# Required work
Return the records word for word. Pictures do not belong in the copy.

Excerpted records START

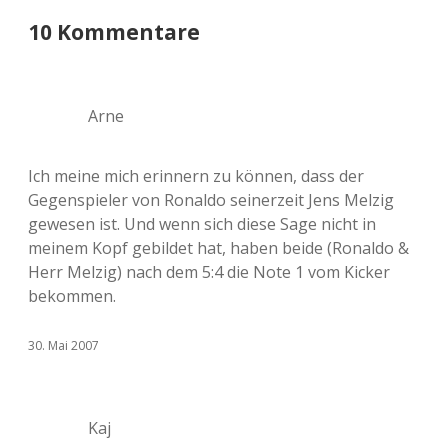
10 Kommentare
Arne
Ich meine mich erinnern zu können, dass der
Gegenspieler von Ronaldo seinerzeit Jens Melzig
gewesen ist. Und wenn sich diese Sage nicht in
meinem Kopf gebildet hat, haben beide (Ronaldo &
Herr Melzig) nach dem 5:4 die Note 1 vom Kicker
bekommen.
30. Mai 2007
Kaj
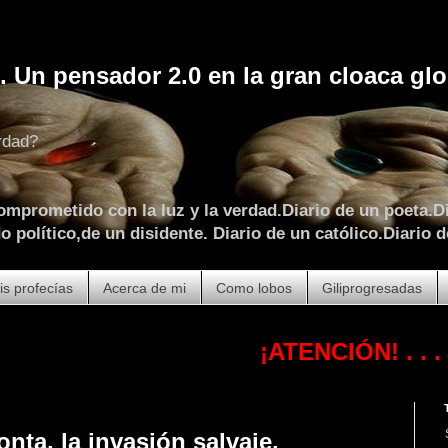
. Un pensador 2.0 en la gran cloaca glo
rdad?
omprometido con la luz y la verdad.Diario de un poeta.Di
 político,de un disidente. Diario de un católico.Diario d
is profecías
Acerca de mi
Como lobos
Giliprogresadas
¡ATENCIÓN!
. . . . . . . . 
onta, la invasión salvaje.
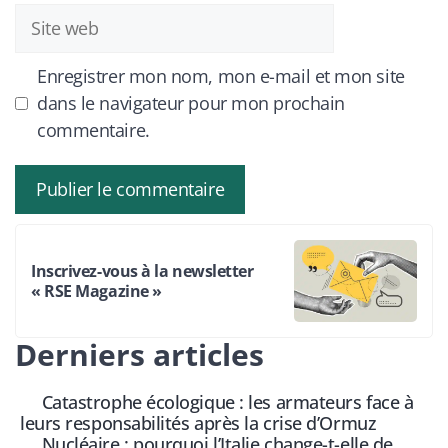
Site
web
Enregistrer mon nom, mon e-mail et mon site
dans le navigateur pour mon prochain
commentaire.
Inscrivez-vous à la newsletter
« RSE Magazine »
Derniers articles
Catastrophe écologique : les armateurs face à
leurs responsabilités après la crise d’Ormuz
Nucléaire : pourquoi l’Italie change-t-elle de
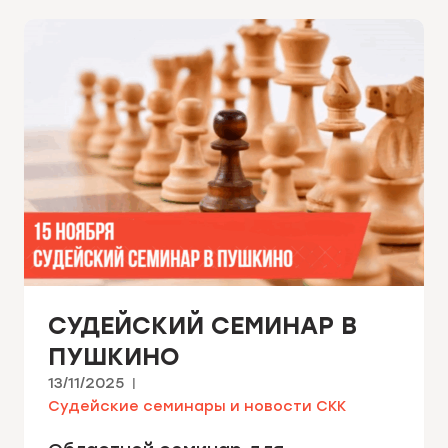
СУДЕЙСКИЙ СЕМИНАР В
ПУШКИНО
13/11/2025
Судейские семинары и новости СКК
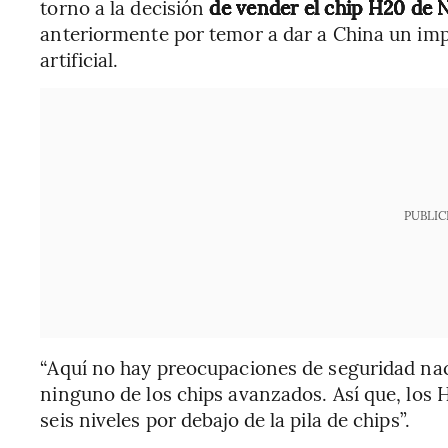
torno a la decisión
de vender el chip H20 de N
anteriormente por temor a dar a China un impu
artificial.
PUBLIC
“Aquí no hay preocupaciones de seguridad nac
ninguno de los chips avanzados. Así que, los H2
seis niveles por debajo de la pila de chips”.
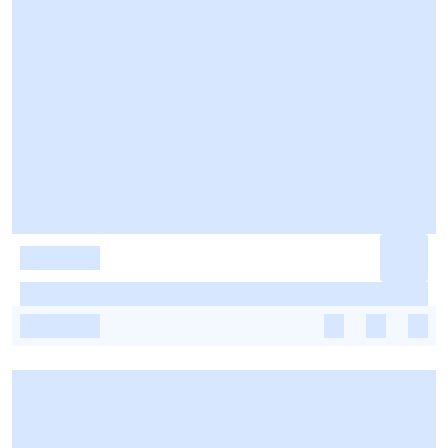
-
-
-
-
-
-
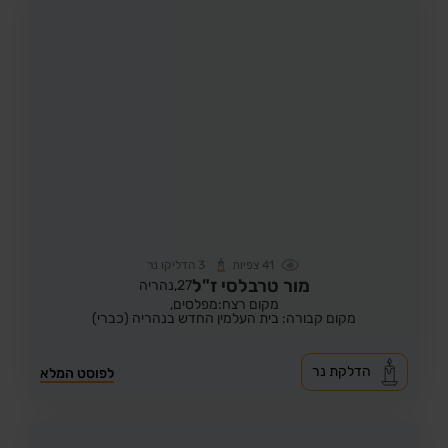
41
צפיות
3
הדליקו נר
מור טרבלסי ז"ל
27,
נהריה
מקום רצח:מפלסים,
מקום קבורה: בית העלמין החדש בנהריה (כברי)
הדלקת נר
לפוסט המלא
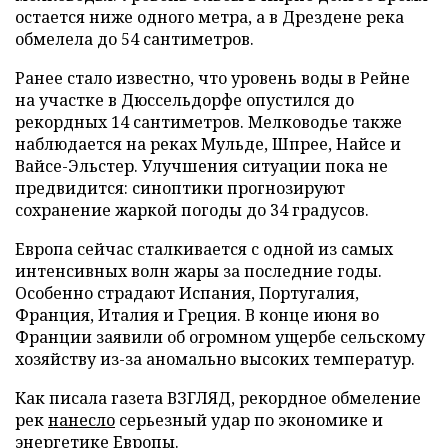
остается ниже одного метра, а в Дрездене река
обмелела до 54 сантиметров.
Ранее стало известно, что уровень воды в Рейне
на участке в Дюссельдорфе опустился до
рекордных 14 сантиметров. Мелководье также
наблюдается на реках Мульде, Шпрее, Найсе и
Вайсе-Эльстер. Улучшения ситуации пока не
предвидится: синоптики прогнозируют
сохранение жаркой погоды до 34 градусов.
Европа сейчас сталкивается с одной из самых
интенсивных волн жары за последние годы.
Особенно страдают Испания, Португалия,
Франция, Италия и Греция. В конце июня во
Франции заявили об огромном ущербе сельскому
хозяйству из-за аномально высоких температур.
Как писала газета ВЗГЛЯД, рекордное обмеление
рек
нанесло
серьезный удар по экономике и
энергетике Европы.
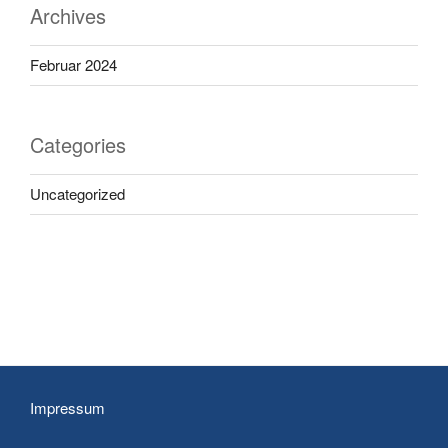
Archives
Februar 2024
Categories
Uncategorized
Impressum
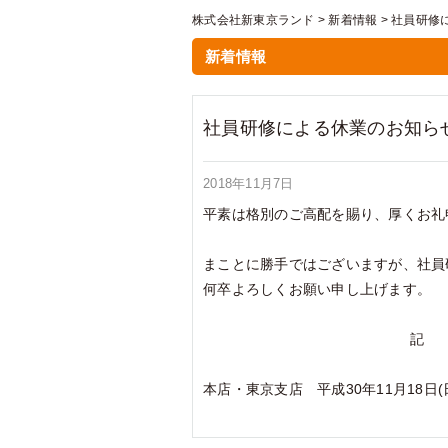
株式会社新東京ランド
>
新着情報
>
社員研修
新着情報
社員研修による休業のお知ら
2018年11月7日
平素は格別のご高配を賜り、厚くお礼
まことに勝手ではございますが、社員
何卒よろしくお願い申し上げます。
記
本店・東京支店 平成30年11月18日(日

Excerpted records END

# Solution to the problem
10 Kommentare
Arne
Ich meine mich erinnern zu können, dass der
Gegenspieler von Ronaldo seinerzeit Jens Melzig
gewesen ist. Und wenn sich diese Sage nicht in
meinem Kopf gebildet hat, haben beide (Ronaldo &
Herr Melzig) nach dem 5:4 die Note 1 vom Kicker
bekommen.
30. Mai 2007
Kaj
. Un pensador 2.0 en la gran cloaca glo
rdad?
omprometido con la luz y la verdad.Diario de un poeta.Di
 político,de un disidente. Diario de un católico.Diario d
is profecías
Acerca de mi
Como lobos
Giliprogresadas
¡ATENCIÓN!
. . . . . . . . 
onta, la invasión salvaje.
Site
web
Enregistrer mon nom, mon e-mail et mon site
dans le navigateur pour mon prochain
commentaire.
Inscrivez-vous à la newsletter
« RSE Magazine »
Derniers articles
Catastrophe écologique : les armateurs face à
leurs responsabilités après la crise d’Ormuz
Nucléaire : pourquoi l’Italie change-t-elle de
СУДЕЙСКИЙ СЕМИНАР В
ПУШКИНО
13/11/2025
Судейские семинары и новости СКК
torno a la decisión
de vender el chip H20 de N
anteriormente por temor a dar a China un impu
artificial.
PUBLIC
“Aquí no hay preocupaciones de seguridad nac
ninguno de los chips avanzados. Así que, los H2
seis niveles por debajo de la pila de chips”.
-
-
-
-
-
-
41
צפיות
3
הדליקו נר
מור טרבלסי ז"ל
27,
נהריה
מקום רצח:מפלסים,
מקום קבורה: בית העלמין החדש בנהריה (כברי)
הדלקת נר
לפוסט המלא
остается ниже одного метра, а в Дрездене река
обмелела до 54 сантиметров.
Ранее стало известно, что уровень воды в Рейне
на участке в Дюссельдорфе опустился до
рекордных 14 сантиметров. Мелководье также
наблюдается на реках Мульде, Шпрее, Найсе и
Вайсе-Эльстер. Улучшения ситуации пока не
предвидится: синоптики прогнозируют
сохранение жаркой погоды до 34 градусов.
Европа сейчас сталкивается с одной из самых
интенсивных волн жары за последние годы.
Особенно страдают Испания, Португалия,
Франция, Италия и Греция. В конце июня во
Франции заявили об огромном ущербе сельскому
хозяйству из-за аномально высоких температур.
Как писала газета ВЗГЛЯД, рекордное обмеление
рек
нанесло
серьезный удар по экономике и
энергетике Европы.
Archives
Februar 2024
Categories
Uncategorized
Impressum
株式会社新東京ランド
>
新着情報
>
社員研修
新着情報
社員研修による休業のお知ら
2018年11月7日
平素は格別のご高配を賜り、厚くお礼
まことに勝手ではございますが、社員
何卒よろしくお願い申し上げます。
記
本店・東京支店 平成30年11月18日(日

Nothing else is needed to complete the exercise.